* _WHAT TO WORK ON_
Continue the passage below on Engels and the housing question, beginning right after its last sentence.

Needless to say, then as now, all manner of reformist nostrums were
proposed by a whole range of political activists; from followers of
the French anarchist Proudhon, who advocated that every worker within
existing capitalism should have their own little private property
dwelling, bought on the ‘never, never’, to representatives of the
capitalists themselves, with their ‘factory-provided houses’
abominations. These, needless-to-say, were not only factory-provided,
but factory-owned and job dependent, with all of the horrors of job
loss and consequent eviction that were entailed. Indeed, in
criticising these proposed multi-various reforms, Engels’ work is
almost entirely devoted to dealing with the ways and means of how not
to solve the housing question.
Not
a problem of housing
As
a matter of fact, as Engels explained repeatedly, the real issue is
not at all a ‘housing’ problem – that is, a shortage of labour
power or a dearth of nature-given materials that are necessary to
provide everyone in society with housing accommodation commensurate
with their needs – but a capitalism problem. Deal with the real
issue of capitalism’s general diktat of production for profit, and
the housing question, like every other misnamed ‘problem’ in
capitalism, will solve itself. It is the only concrete solution to
the problem of lack of housing, the inferior quality of housing and
the location of housing. If there is any other solution, apart from
the common ownership of resources proposed by the Socialist Party, it
has never been revealed. All we hear today, from Housing
Associations, charities and political parties are mere echoes of the
ideas and social quackery that Engels exposed and lambasted as absurd
nonsense 150 years ago.

(Data items)
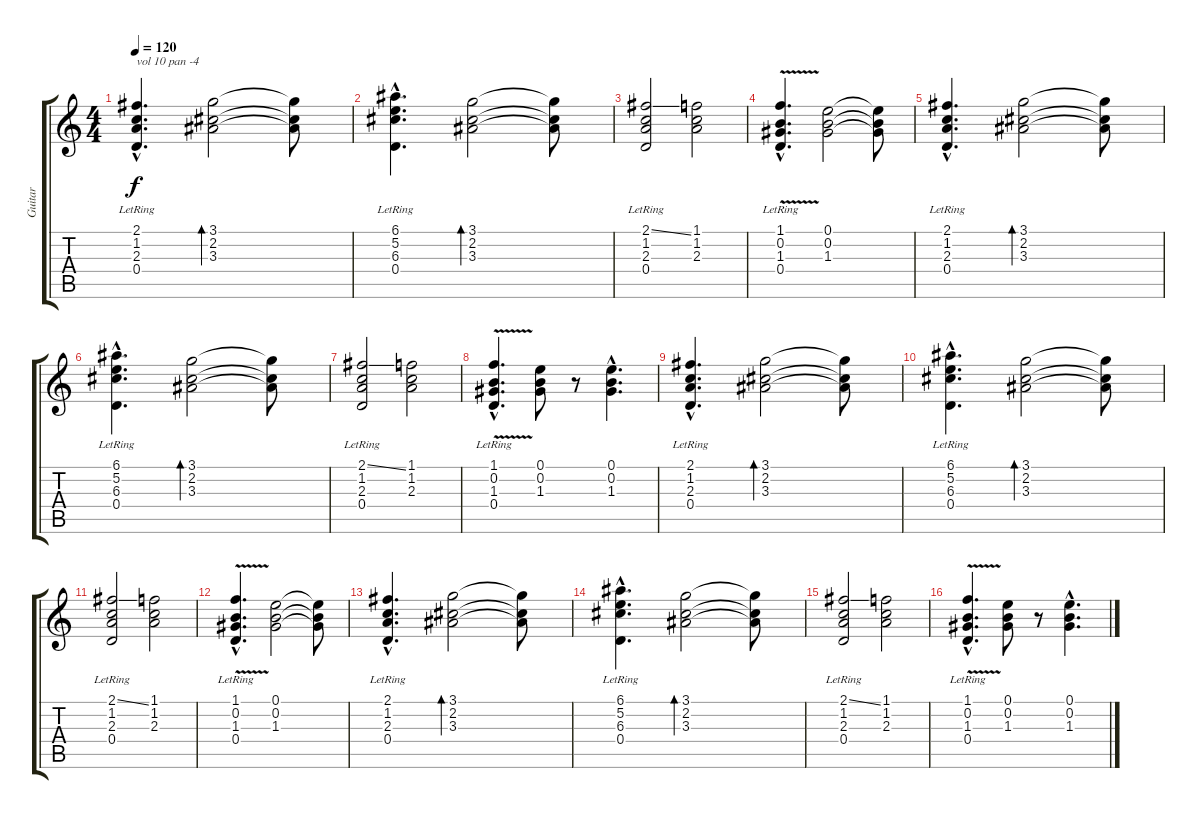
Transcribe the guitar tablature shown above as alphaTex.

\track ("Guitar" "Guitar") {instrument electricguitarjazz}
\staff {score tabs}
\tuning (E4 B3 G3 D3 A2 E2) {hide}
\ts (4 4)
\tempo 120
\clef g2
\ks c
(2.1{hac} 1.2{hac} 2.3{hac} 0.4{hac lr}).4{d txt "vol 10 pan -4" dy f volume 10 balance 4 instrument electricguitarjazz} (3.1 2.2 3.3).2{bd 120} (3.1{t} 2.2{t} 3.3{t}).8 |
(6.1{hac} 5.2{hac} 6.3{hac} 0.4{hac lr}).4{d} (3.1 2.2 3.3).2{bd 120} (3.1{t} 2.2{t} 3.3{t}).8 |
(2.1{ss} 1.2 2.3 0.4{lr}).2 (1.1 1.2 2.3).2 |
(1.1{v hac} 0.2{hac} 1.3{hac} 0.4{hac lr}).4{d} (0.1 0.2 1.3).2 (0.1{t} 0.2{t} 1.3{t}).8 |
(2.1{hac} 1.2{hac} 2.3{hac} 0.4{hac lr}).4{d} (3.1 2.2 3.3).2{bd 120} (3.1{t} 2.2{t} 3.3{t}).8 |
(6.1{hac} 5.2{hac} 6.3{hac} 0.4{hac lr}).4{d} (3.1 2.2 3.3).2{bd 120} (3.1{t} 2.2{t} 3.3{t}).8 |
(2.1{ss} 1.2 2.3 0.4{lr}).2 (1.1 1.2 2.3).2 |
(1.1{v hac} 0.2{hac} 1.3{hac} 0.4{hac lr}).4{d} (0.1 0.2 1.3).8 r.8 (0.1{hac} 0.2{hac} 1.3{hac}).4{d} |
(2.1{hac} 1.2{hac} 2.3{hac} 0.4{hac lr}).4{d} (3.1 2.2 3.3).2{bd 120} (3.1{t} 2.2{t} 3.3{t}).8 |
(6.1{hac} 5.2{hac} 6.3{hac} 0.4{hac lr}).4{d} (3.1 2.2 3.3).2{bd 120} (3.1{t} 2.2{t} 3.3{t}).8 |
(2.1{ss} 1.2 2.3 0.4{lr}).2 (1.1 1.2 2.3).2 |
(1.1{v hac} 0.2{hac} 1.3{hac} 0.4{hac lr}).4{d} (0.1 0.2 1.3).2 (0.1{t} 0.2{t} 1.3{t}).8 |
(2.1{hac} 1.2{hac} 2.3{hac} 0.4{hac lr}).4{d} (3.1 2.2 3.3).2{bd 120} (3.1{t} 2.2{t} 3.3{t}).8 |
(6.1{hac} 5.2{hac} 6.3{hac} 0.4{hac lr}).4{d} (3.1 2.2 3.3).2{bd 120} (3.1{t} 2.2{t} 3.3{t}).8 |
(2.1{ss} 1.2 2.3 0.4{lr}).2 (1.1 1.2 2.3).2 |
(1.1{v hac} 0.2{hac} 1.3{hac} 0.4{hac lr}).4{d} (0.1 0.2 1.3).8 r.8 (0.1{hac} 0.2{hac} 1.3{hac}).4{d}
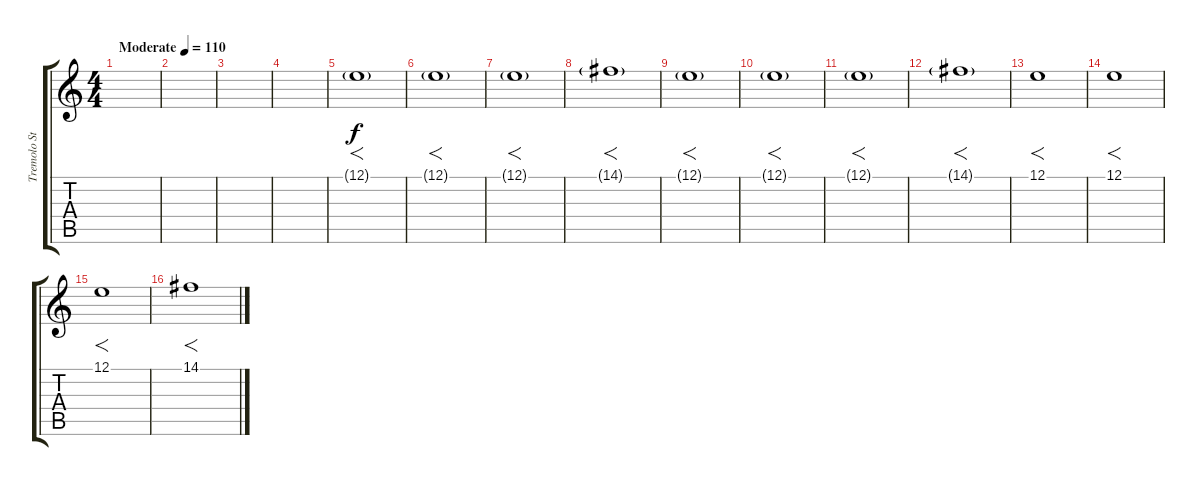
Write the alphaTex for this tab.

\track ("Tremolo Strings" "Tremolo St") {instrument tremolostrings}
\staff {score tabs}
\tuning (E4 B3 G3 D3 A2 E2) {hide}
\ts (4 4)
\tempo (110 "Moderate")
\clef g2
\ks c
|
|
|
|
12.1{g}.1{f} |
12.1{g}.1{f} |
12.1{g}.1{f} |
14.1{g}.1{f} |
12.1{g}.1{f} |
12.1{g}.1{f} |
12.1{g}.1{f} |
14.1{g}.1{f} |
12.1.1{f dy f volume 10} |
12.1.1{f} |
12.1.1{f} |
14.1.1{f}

* _FINAL ANSWER_
Having
stated the general solution to the housing ‘problem’ we are
invariably questioned as to how the solution of common ownership will
work in practice. Socialist society will undoubtedly require
administration at a local level, a regional level and even a
world-wide level. How this administration is organised and functions
will be a matter for the inhabitants of socialism. What decisions
these socialist bodies take, and how they will be implemented and
even enforced if necessary, will be entirely up to them. That goes
without saying. Although we refrain from crystal ball-gazing, we can,
of course, make some general points as to what might happen in regard
to housing provision in socialism. There are two things, we would
imagine, a socialist society will want to deal with immediately. The
first is the homeless problem.
For
the first time ever, a problem that has been grappled with constantly
in all modern societies, that has been discussed ad nauseam, fought
over, lied about, written about endlessly, and thousands of charities
and other organisations have done to death for as long as capitalism
has existed , will at last be capable of solution. The administrative
bodies in a socialist society will know best at the time how to do
this.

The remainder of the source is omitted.